Although these data-driven techniques are powerful, unsolved challenges remain. One such challenge is the translation between how humans understand data and how computers understand data. For instance, it is difficult to include expert knowledge into a deep learning algorithm. Conversely, it can be hard to interpret the results produced by an algorithm in a biologically meaningful way. We used our classification of cells into different morphological archetypes to visualize and analyze our entire dataset from a more interpretable perspective, an approach we call context-guided visualization (figure 2).
Figure 2: Manual annotations (A) of contextual knowledge, in this case whether a cell is a leader cell or a peripheral, central or inter-organ follower cell, can be projected onto the entire dataset (B) through a machine learning classifier. This is the basis for context-guided visualization (C), which allows the data to be viewed and analyzed through the lens of prior biological knowledge.
The Future of Data-Driven Developmental Biology
It’s important to stress that data science techniques, although interesting and useful in a multitude of ways, cannot and should not replace “traditional” science. To complete the full cycle of science, the hypotheses extracted from the data need to be tested with specifically designed experiments, which is something we are currently pursuing for the observations we made in our data-driven analysis of the lateral line primordium.
Looking toward the future, we see considerable potential for data science to accelerate developmental biology.

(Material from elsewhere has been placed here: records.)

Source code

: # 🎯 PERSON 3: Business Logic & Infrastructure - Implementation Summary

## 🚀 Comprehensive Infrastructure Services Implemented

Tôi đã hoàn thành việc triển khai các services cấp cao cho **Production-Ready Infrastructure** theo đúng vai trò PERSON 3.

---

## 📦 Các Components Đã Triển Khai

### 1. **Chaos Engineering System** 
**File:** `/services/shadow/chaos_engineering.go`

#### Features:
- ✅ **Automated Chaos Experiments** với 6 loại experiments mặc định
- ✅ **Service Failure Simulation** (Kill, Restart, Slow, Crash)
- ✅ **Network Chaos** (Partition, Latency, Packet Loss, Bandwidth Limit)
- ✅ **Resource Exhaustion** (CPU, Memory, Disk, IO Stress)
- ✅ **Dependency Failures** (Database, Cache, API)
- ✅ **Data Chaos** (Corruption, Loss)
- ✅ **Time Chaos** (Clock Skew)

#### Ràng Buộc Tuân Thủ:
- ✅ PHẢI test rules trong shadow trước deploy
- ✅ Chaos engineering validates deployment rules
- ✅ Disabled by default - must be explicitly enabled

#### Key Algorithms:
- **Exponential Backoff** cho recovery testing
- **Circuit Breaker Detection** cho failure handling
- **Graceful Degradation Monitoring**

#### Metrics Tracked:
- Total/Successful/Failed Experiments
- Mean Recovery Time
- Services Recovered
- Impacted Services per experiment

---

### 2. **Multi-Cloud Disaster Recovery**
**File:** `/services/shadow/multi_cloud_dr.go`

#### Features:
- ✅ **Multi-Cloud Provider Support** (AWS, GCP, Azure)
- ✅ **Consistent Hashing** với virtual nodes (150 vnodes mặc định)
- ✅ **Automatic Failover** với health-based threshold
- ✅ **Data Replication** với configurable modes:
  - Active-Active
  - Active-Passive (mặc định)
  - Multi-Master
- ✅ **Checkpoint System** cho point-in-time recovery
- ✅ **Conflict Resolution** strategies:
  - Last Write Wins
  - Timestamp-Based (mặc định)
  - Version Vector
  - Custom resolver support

Besides solving challenging image analysis problems (such as single-cell segmentation), data-driven methods can serve as “hypothesis generators” that allow us to comb through the complexity and messiness of cell and tissue biology. Eventually, large databases could be constructed that interlink different types of information into “digital tissues” (figure 3) or even “digital embryos”, which can be mined for interesting patterns and relationships. Early examples of such large-scale atlases are already starting to come online [6].
But data-driven developmental biology has a long way to go. As we have pointed out, biology is uniquely complicated in its dynamic and multi-scale nature, which plays to some of the weaknesses of current data-driven tools. Thus, there is a need for technical work to build biology-specific data science platforms and to adapt methods from other data-driven fields to the peculiarities of biology. Perhaps even more importantly, biologists need to receive the training required to understand and employ these techniques in their own work. Fortunately, data literacy training is on the rise in schools and universities, computer programming is easier to learn than ever and the relevant computational tools are being packaged more and more accessibly. Slowly but surely, data science will thus find its way into the developmental biology toolbox.
Figure 3: A digital tissue (or digital embryo) is a multi-modal dataset that enables integrated analyses of the diverse factors that play together to mediate organogenesis.